B3.3 Muscle and motility Flashcards
B3.3.1—Adaptations for movement as a universal feature of living organisms
Students should explore the concept of movement by considering a range of organisms including one
motile and one sessile species.
B3.3.2—Sliding filament model of muscle contraction
Students should understand how a sarcomere contracts by the sliding of actin and myosin filaments.
B3.3.3—Role of the protein titin and antagonistic muscles in muscle relaxation
The immense protein titin helps sarcomeres to recoil after stretching and also prevents overstretching.
Antagonistic muscles are needed because muscle tissue can only exert force when it contracts.
B3.3.4—Structure and function of motor units in skeletal muscle
Include the motor neuron, muscle fibres and the neuromuscular junctions that connect them.
B3.3.5—Roles of skeletons as anchorage for muscles and as levers
Students should appreciate that arthropods have exoskeletons and vertebrates have endoskeletons.

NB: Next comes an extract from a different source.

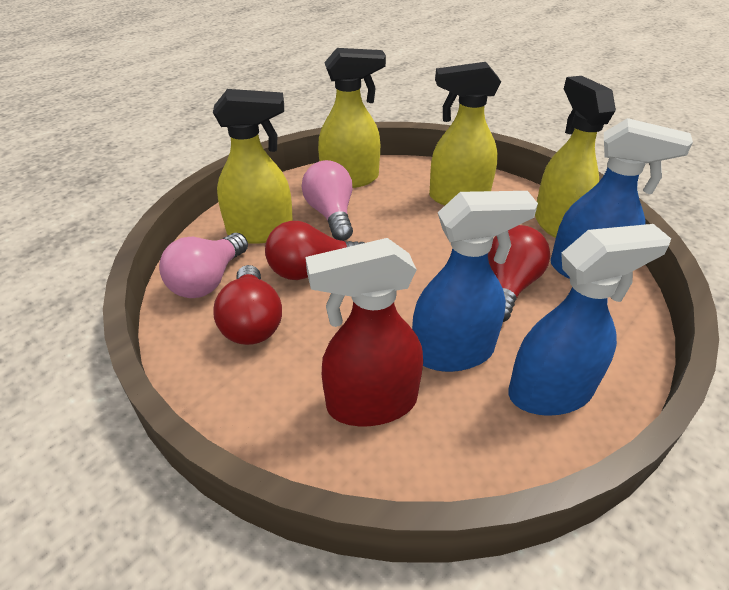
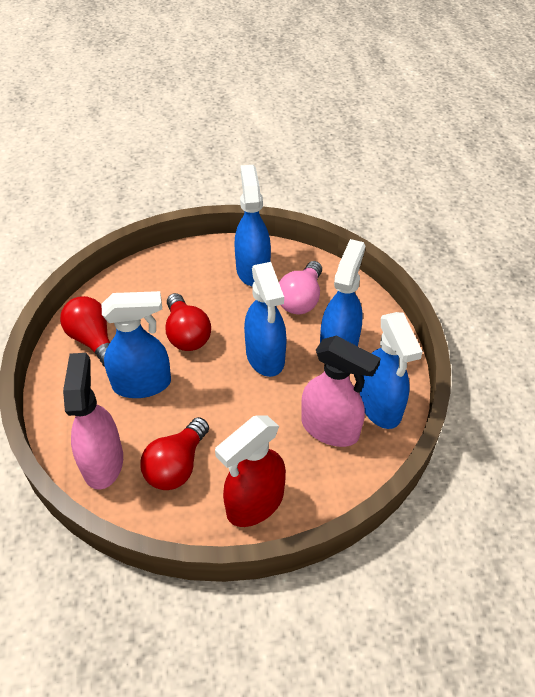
blue spray bottle: 3 -> 5
pink light bulb: 2 -> 1
pink spray bottle: 0 -> 2
yellow spray bottle: 4 -> 0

B3.3.6—Movement at a synovial joint
Include the roles of bones, cartilage, synovial fluid, ligaments, muscles and tendons.
Use the human hip
joint as an example. Students are not required to name muscles and ligaments, but they should be able to
name the femur and pelvis.
B3.3.7—Range of motion of a joint
Application of skills: Students should compare the range of motion of a joint in a number of dimensions.
Students should measure joint angles using computer analysis of images or a goniometer
B3.3.8—Internal and external intercostal muscles as an example of antagonistic muscle action to facilitate
internal body movements
Students should appreciate that the different orientations of muscle fibres in the internal and external
layers of intercostal muscles mean that they move the ribcage in opposite directions and that, when one
of these layers contracts, it stretches the other, storing potential energy in the sarcomere protein titin.
B3.3.9—Reasons for locomotion
Include foraging for food, escaping from danger, searching for a mate and migration, with at least one
example of each.
B3.3.10—Adaptations for swimming in marine mammals
Include streamlining, adaptation of limbs to form flippers and of the tail to form a fluke with up-and-down
movement, and changes to the airways to allow periodic breathing between dives.